Recent tax law updates, including new reporting requirements around employee overtime and compensation, are making the process more complex. The IRS is also operating with significantly less staff, which means response times may be slower.
For businesses, that combination has real implications. Being well-informed and prepared can make tax season run a lot more smoothly. And that’s where strong bookkeeping isn't just helpful — it’s essential.
Tax code changes and reduced staffing at the IRS
Several factors are contributing to the added complexity this year.
Erin Collins, the National Taxpayer Advocate, explained in her annual report that there have been more than 100 changes to the tax code this year.
This includes:
- Updated reporting stipulations around payroll, overtime, and compensation
- New forms and revised IRS guidance
- Additional software requirements
Finance teams will need to understand these changes and prepare for new forms, revised guidance, and updated software requirements. Records need to be clean and up to date.
Details like employee classifications, overtime calculations, and documentation standards should be consistent and well maintained throughout the year — rather than playing catch-up in March.
Added to this, the IRS has seen a considerable reduction in staff over the last year — with 27% fewer employees, including 22% fewer customer service representatives.

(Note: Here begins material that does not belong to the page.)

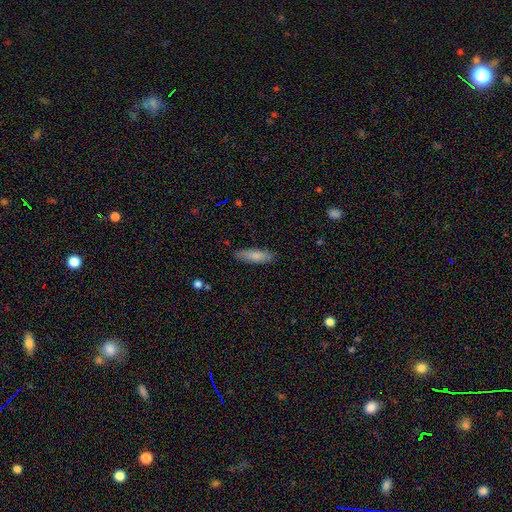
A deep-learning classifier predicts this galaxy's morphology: Overall: smooth (81%). How rounded: cigar-shaped (55%; in between 43%). Merging: none (82%).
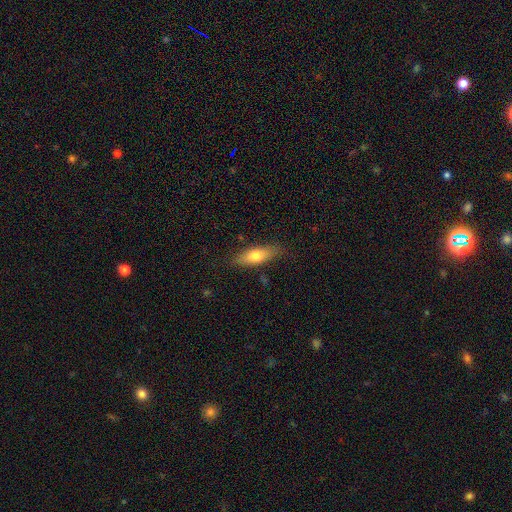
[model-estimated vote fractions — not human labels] This appears to be a smooth galaxy with no disk features (70%) that is in between round and cigar-shaped (59%). Merging: none (81%).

There is concern that their capacity to deal with questions raised will be affected and processing timelines will be longer.
Where Businesses Typically Get Caught Out
Most tax-season issues don’t stem from major financial mistakes. More often, they arise from process gaps.

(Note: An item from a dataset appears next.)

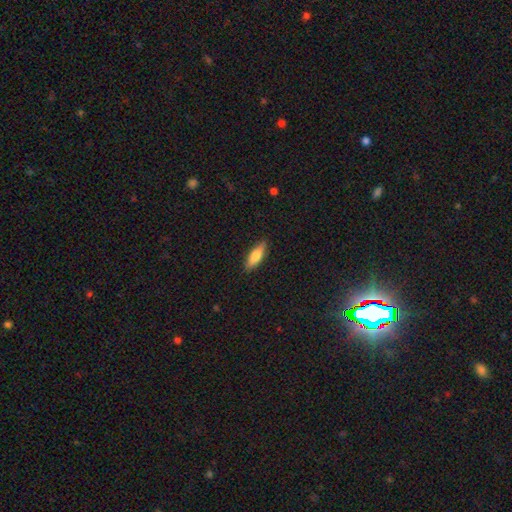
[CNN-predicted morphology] type=smooth (76%); roundness=in between (54%); merging=none (86%).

This typically shows up as:
- Payroll handled correctly but inconsistently documented
- Overtime calculated properly but categorized differently month to month
- Reconciliations falling behind during busy periods
- Year-end “catch-up” work instead of consistent monthly discipline
In many cases, accountants receive incomplete or inconsistent records and are forced to reconstruct information under tight deadlines. That reconstruction takes time. It also increases the likelihood of follow-up questions and amended filings.
These situations rarely reflect a lack of capability. They reflect workload pressure and competing priorities throughout the year. The result is longer preparation cycles, more back-and-forth, and avoidable strain on internal finance teams.

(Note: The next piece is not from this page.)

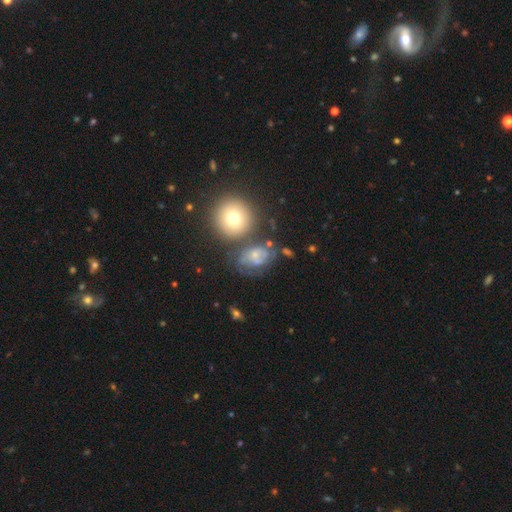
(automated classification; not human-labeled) Smooth or featured? Predicted: featured or disk (p=0.46). Merging? Predicted: none (p=0.40).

The Difference Between Accounting and Bookkeeping
When businesses think about tax season, they often focus on accountants. And rightly so — accountants play a critical role in advising, filing, and ensuring compliance.
But the foundation of every clean tax return is consistent bookkeeping.
Accountants focus on advising, filing, and compliance.
Bookkeepers maintain the day-to-day accuracy that makes filing straightforward.
Bookkeepers ensure:
- Transactions are categorized correctly
- Payroll and overtime are recorded consistently
- Accounts are reconciled monthly
- Documentation is organized and accessible
When bookkeeping is disciplined and up to date, accountants can focus on strategic advice and accurate filing rather than correcting inconsistencies.
In a year like 2026, that distinction matters even more.
“During tax and busy season, extra bookkeeping support is essential to maintain accuracy, meet deadlines, and to allow core teams to stay focused on higher-value work.”
BROOKE MANUEL
EVP, Finance & Operations
Strengthening Your Bookkeeping Function for the Long Term
For many businesses, the challenge isn’t knowing what needs to be done. It’s having the capacity to do it consistently.
As companies grow, transaction volumes increase. Payroll becomes more complex. Reporting requirements expand. What once felt manageable with a small internal team can gradually become stretched.
Rather than expanding domestic headcount — with the associated recruitment timelines and employment costs — many businesses are strengthening their bookkeeping function through dedicated remote support.
With a full-time, embedded bookkeeper, businesses gain:
- Consistent oversight of payroll and overtime
- Up-to-date accounts payable and receivable
- Regular, disciplined reconciliations
- Clear and organized financial documentation
With a full-time, embedded bookkeeper, businesses gain experienced, qualified support with the specific skillset to oversee payroll, accounts payable and receivable, reconciliations, and financial documentation.
This approach offers long-term stability and ensures processes remain disciplined throughout the year. In a year where precision matters more, structural consistency makes a measurable difference.
It’s All About the Groundwork
Tax season will always bring deadlines. But consistent preparation means those deadlines don’t have to cause stress to finance teams.
When bookkeeping is accurate, up to date, and consistent, tax preparation becomes a structured process rather than a reactive one. Internal teams spend less time troubleshooting, communication with accountants is smoother and confidence in filings increases.
The businesses that navigate complex tax seasons most effectively are the ones maintaining bookkeeping discipline throughout the year — not the ones working the longest hours in March.
If you’re reviewing your finance function and considering how to strengthen your bookkeeping processes long term, it may be worth exploring what dedicated support could look like for your team.
When preparation is built into the system, tax season becomes manageable — even in more demanding years.